A CHILDREN’S charity has called for hundreds of children in York to be recognised as victims of domestic violence.

The NSPCC said up to 22,609 children around Yorkshire and Humberside - including 261 living under City of York Council and 319 under North Yorkshire County Council - are living in abusive households, or where domestic abuse has taken place.

The charity has called on the Government to publish a White Paper and recognise children as victims when living with domestic abuse to ensure they get support to deal with the issue, and claimed a proposed new definition of domestic abuse “ignores the effect growing up in abusive households has on children”.

Almudena Lara, head of policy at the NSPCC, said: “It is quite astonishing that the Government is dragging its feet when deciding whether to recognise young people as victims when almost a quarter of a million children that we know of are living with domestic abuse in England alone.

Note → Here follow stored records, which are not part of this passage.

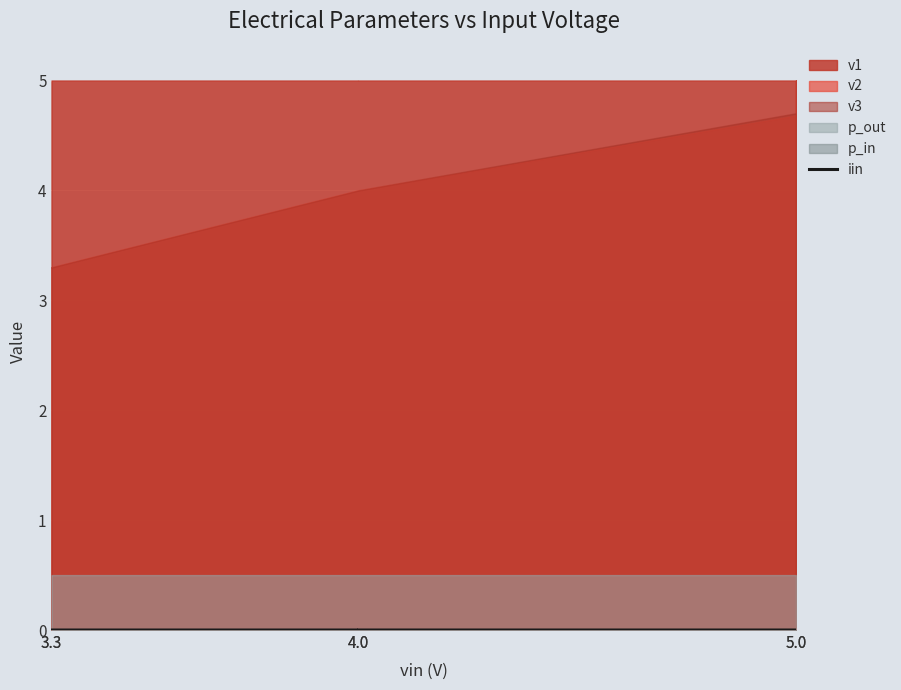

Which has a higher value, 3.3 or 5.0?

5.0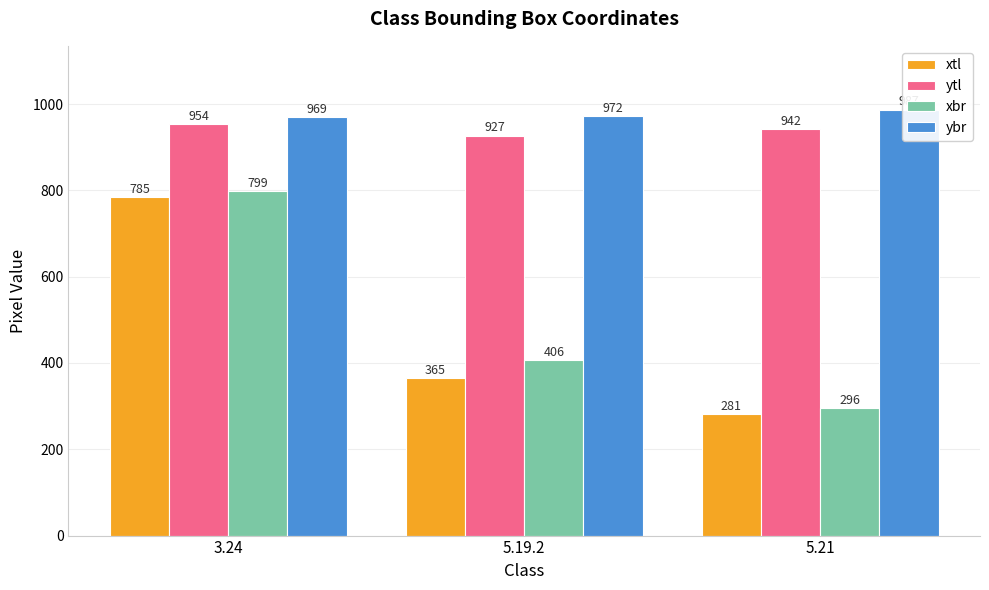

Does the chart contain any negative values?

No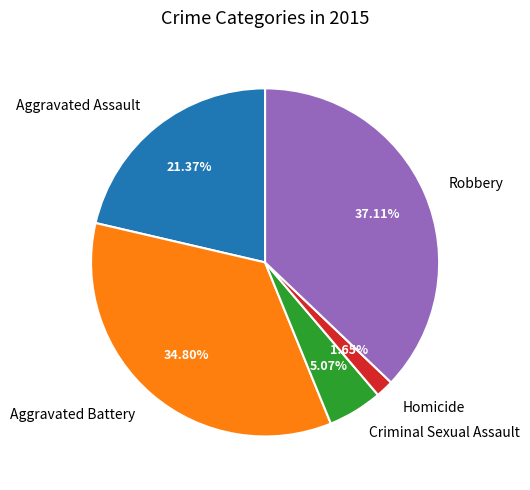

What is the ratio of the value at Robbery to the value at Aggravated Battery?

1.1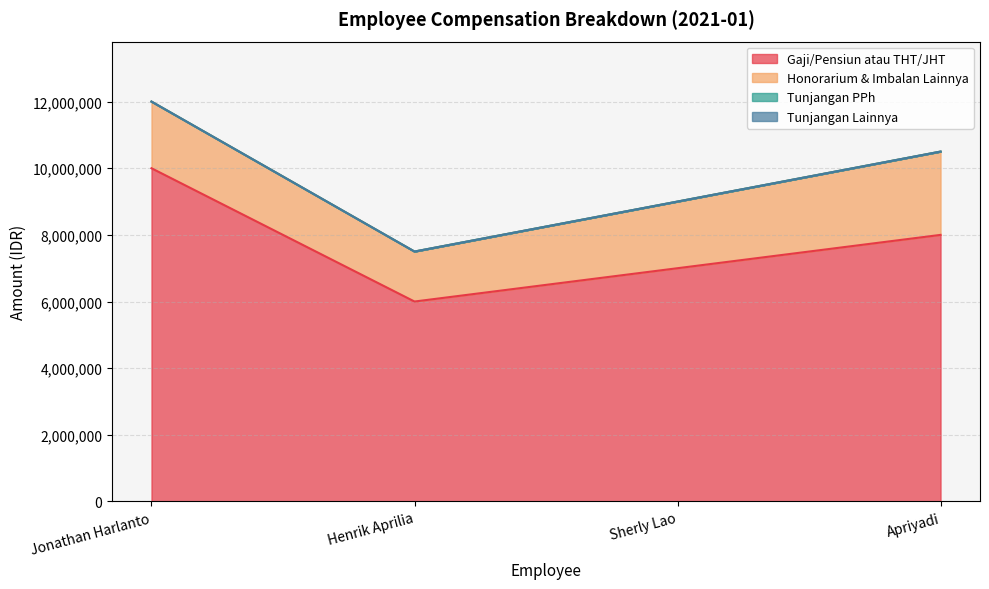

Rank the series at Sherly Lao from highest to lowest value.

Gaji/Pensiun atau THT/JHT, Honorarium & Imbalan Lainnya, Tunjangan PPh, Tunjangan Lainnya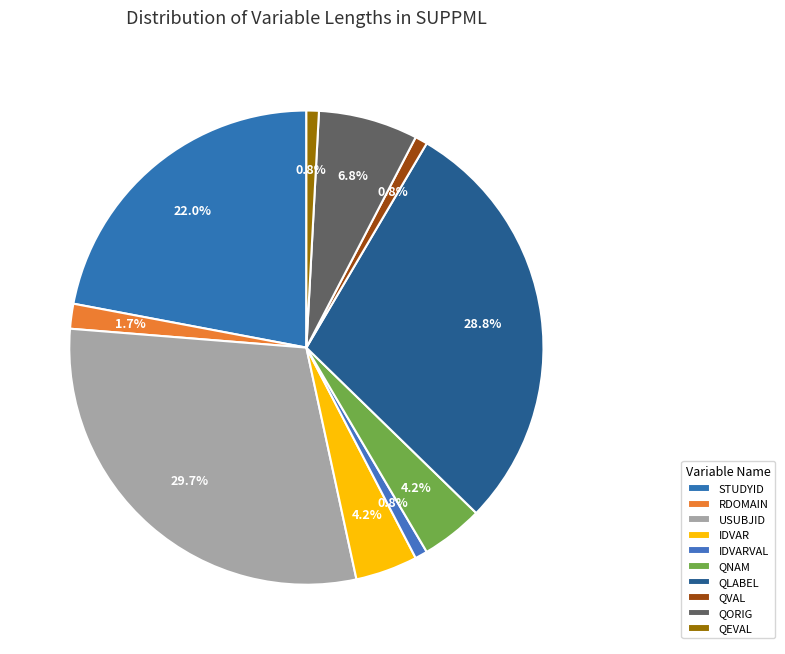

Is the sum of USUBJID and STUDYID greater than half?

Yes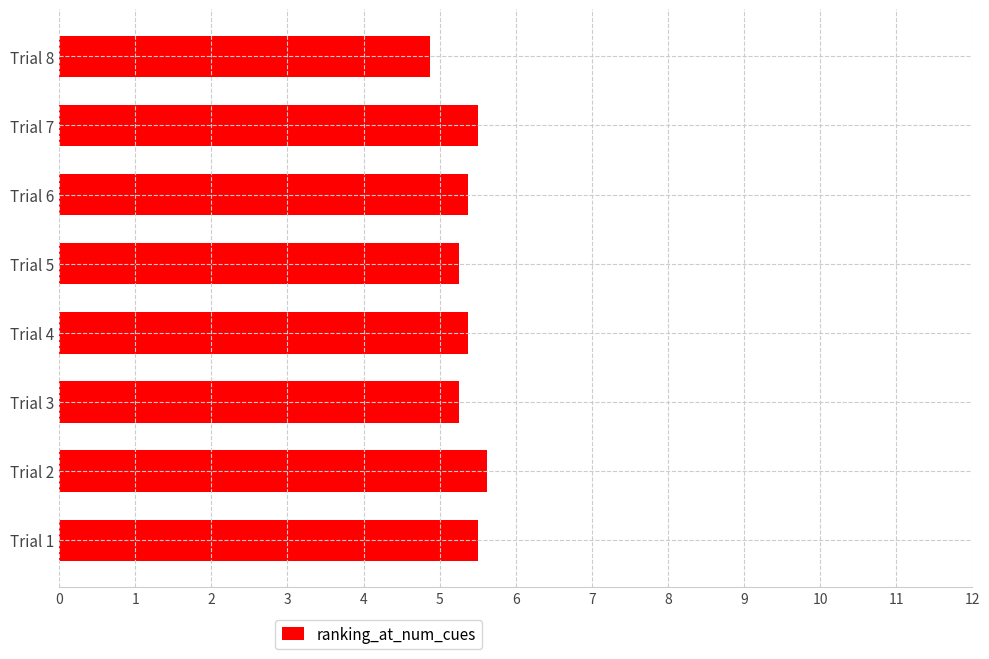

What is the sum of all values?

42.8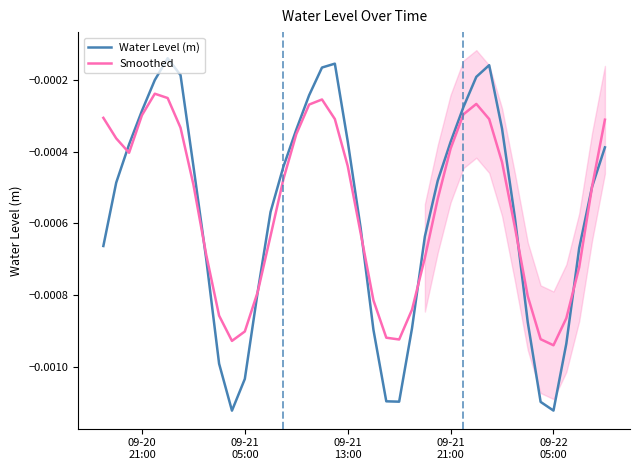

Which series ends up on top after the final intersection of Smoothed and Water Level (m)?

Smoothed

“As well as the day-to-day distress that living with domestic abuse creates, it can cause long-term problems into adulthood that can only be addressed through targeted services that understand the complex trauma children living with domestic abuse experience. For this to be done effectively we need government to open their eyes to the harm domestic abuse has on children and give them victim status in the upcoming White Paper to ensure they receive the services they need.”

Department for Education figures showed domestic violence was a factor in 246,720 child protection assessments across England in 2017/18, and in 22,609 assessments in Yorkshire and Humberside.

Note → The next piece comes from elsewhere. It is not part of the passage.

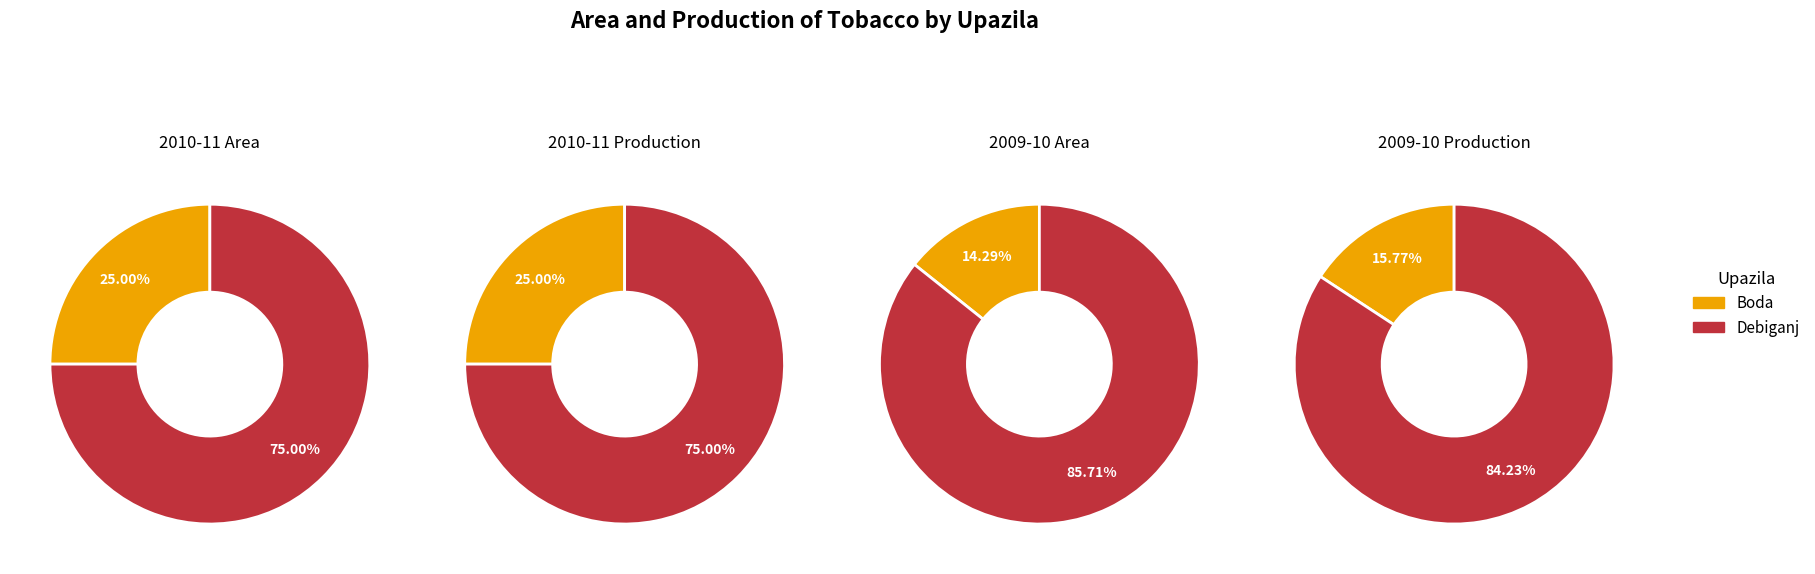

Combined, what portion of the pie is Debiganj and Boda?

100.0%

Legal recognition as victims of domestic abuse would give children greater protection through protection orders, and would help professionals take action to help children at risk.

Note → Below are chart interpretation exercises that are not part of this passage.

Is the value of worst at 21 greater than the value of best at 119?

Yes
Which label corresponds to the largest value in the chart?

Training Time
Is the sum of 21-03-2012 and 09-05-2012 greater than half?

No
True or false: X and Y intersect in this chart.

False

The call has been backed by Luke and Ryan Hart whose father Lance Hart murdered their mother Claire and sister Charlotte in 2016 in Spalding, Lincolnshire, after two decades of domestic abuse.

Ryan said: “We didn’t recognise it as abuse because there was never any violence but it was coercive control, financial, emotional, psychological abuse. What is often missed is the effects of living in that environment has on kids, growing up not only witnessing abuse but experiencing it day in and day out, how that affects us growing up and into adult life. Children living with domestic abuse are not just witnesses to the abuse, they are victims themselves. Luke and I know first-hand the psychological effects, emotional effects can have on you by seeing someone you love being a victim of abuse.”